Generate CUIDs in Python

Resources  |  Generate CUIDs in Python

Generating a CUID (Collision-resistant Unique Identifier) in Python involves using various techniques such as the current timestamp, a counter, a machine fingerprint, and randomness. Below is an example implementation of generating a CUID in Python.

Steps to Generate a CUID in Python

  1. Timestamp: Get the current timestamp in milliseconds.
  2. Counter: Use a counter to handle multiple CUIDs generated in a short period.
  3. Fingerprint: Generate a machine-specific fingerprint.
  4. Randomness: Add random characters to further reduce the risk of collisions.
  5. Base36 Encoding: Encode the components using Base36 for readability.

Example Code

Here's a Python implementation to generate a CUID:

import hashlib
import random
import socket
import time

def generate_cuid():
    base36_chars = '0123456789abcdefghijklmnopqrstuvwxyz'
    counter = [0]
    last_timestamp = [0]

    def encode_base36(value):
        if value == 0:
            return '0'
        result = ''
        while value > 0:
            result = base36_chars[value % 36] + result
            value //= 36
        return result

    def get_machine_fingerprint():
        try:
            hostname = socket.gethostname()
            hash_value = hashlib.md5(hostname.encode('utf-8')).hexdigest()
            return hash_value[:4]
        except:
            return '0000'

    def get_random_string(length):
        return ''.join(random.choice(base36_chars) for _ in range(length))

    def generate_cuid():
        timestamp = int(time.time() * 1000)
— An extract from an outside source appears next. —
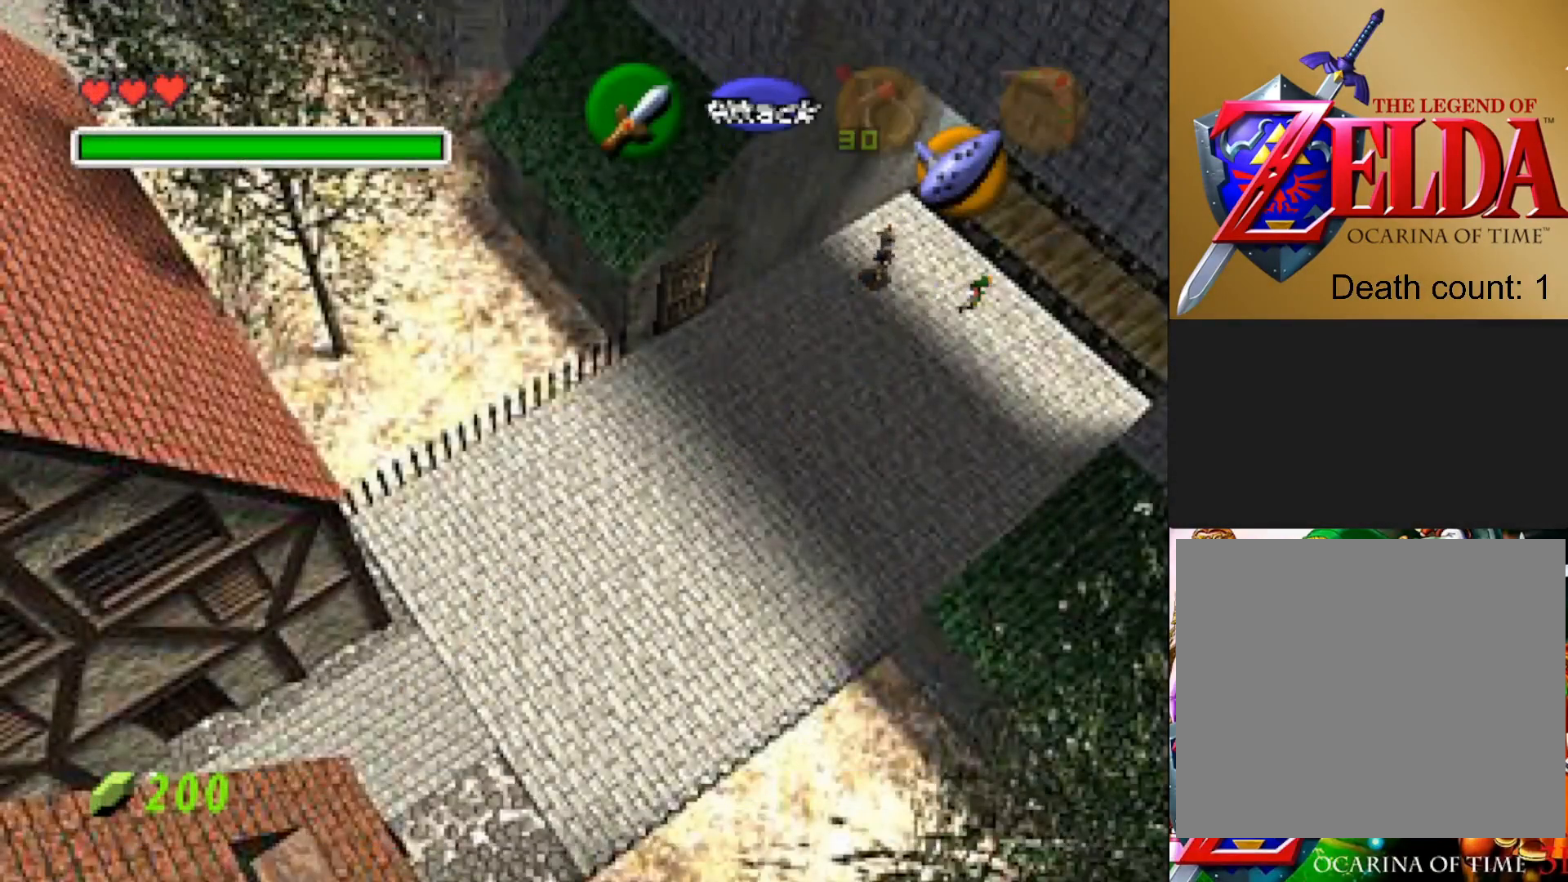
{"buttons": [], "left_stick": "up-right", "right_stick": "center", "events": [[117, "CROSS", "down"], [267, "CROSS", "up"]]}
        if timestamp == last_timestamp[0]:
            counter[0] += 1
        else:
            last_timestamp[0] = timestamp
            counter[0] = 0

        timestamp_base36 = encode_base36(timestamp)
        counter_base36 = encode_base36(counter[0])
        fingerprint = get_machine_fingerprint()
        random_string = get_random_string(4)
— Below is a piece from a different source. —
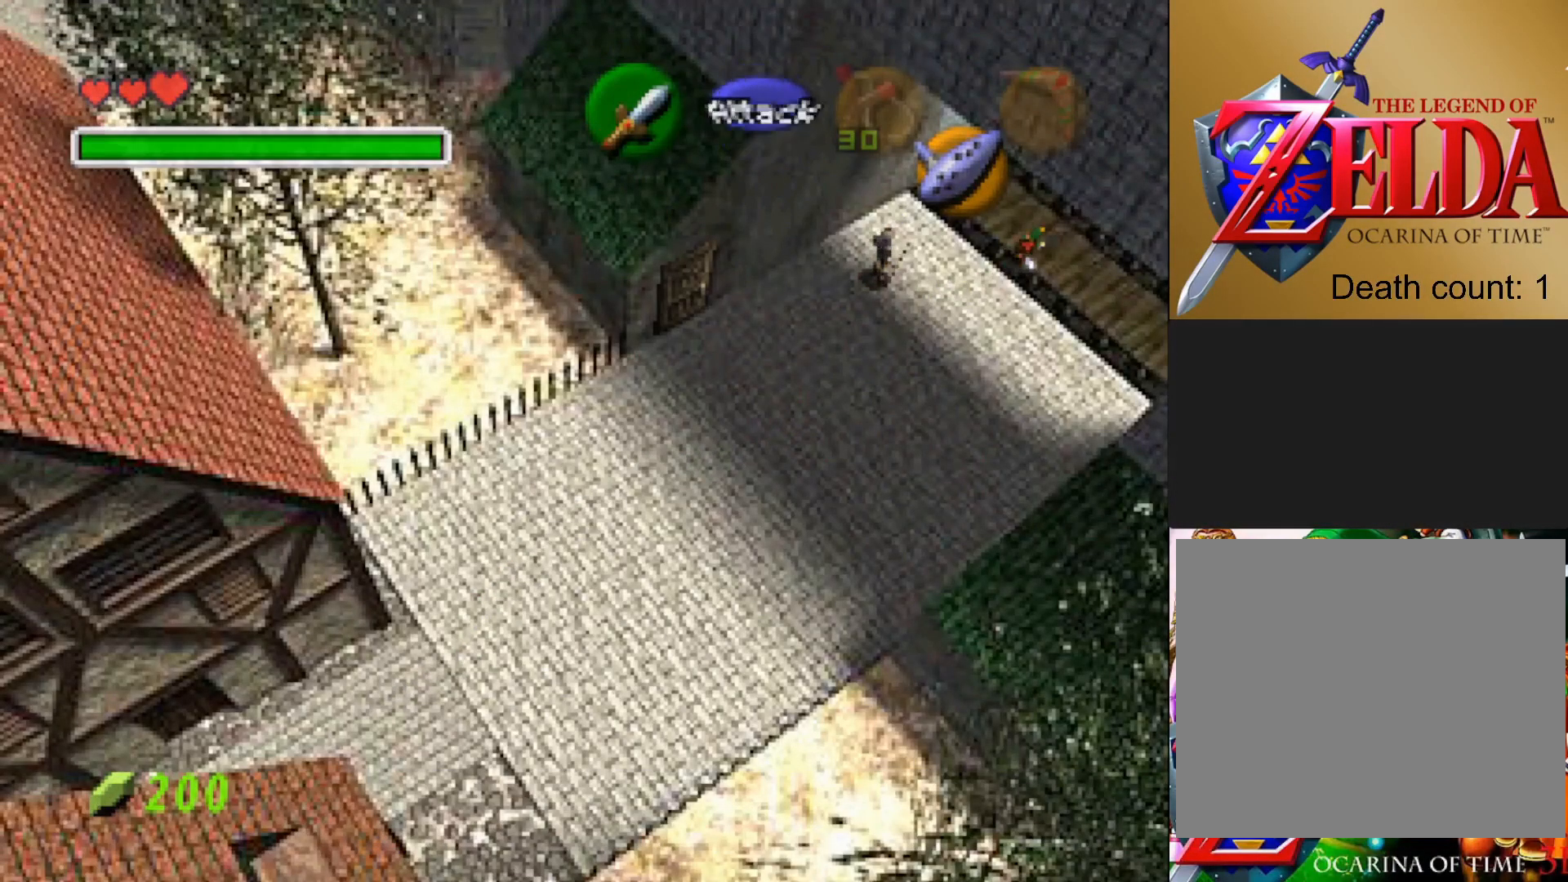
{"buttons": [], "left_stick": "up-right", "right_stick": "center", "events": []}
        return f'c{timestamp_base36}{counter_base36}{fingerprint}{random_string}'

    return generate_cuid()

# Example usage
print(generate_cuid())

Explanation

  1. Base36 Encoding:

    • The encode_base36 function converts a number to a Base36 encoded string.
  2. Timestamp:

    • timestamp = int(time.time() * 1000) gets the current timestamp in milliseconds.
  3. Counter:

    • A counter is used to handle multiple CUIDs generated within the same millisecond. It is incremented and reset as necessary.
  4. Machine Fingerprint:

    • get_machine_fingerprint generates a fingerprint using the MD5 hash of the machine's hostname.
  5. Random String:

    • get_random_string generates a random string of specified length using Base36 characters.
  6. Combine Components:

    • The generate_cuid function combines the timestamp, counter, fingerprint, and random parts to form the final CUID.

Summary

This Python implementation of CUID generation uses standard libraries (time, hashlib, random, socket) to handle timestamps, hashing, randomness, and counters. This approach ensures that the generated CUIDs are unique, readable, and collision-resistant, making them suitable for various applications. Adjustments can be made based on specific requirements, such as handling errors in obtaining the machine's hostname or adjusting the length of the random string portion.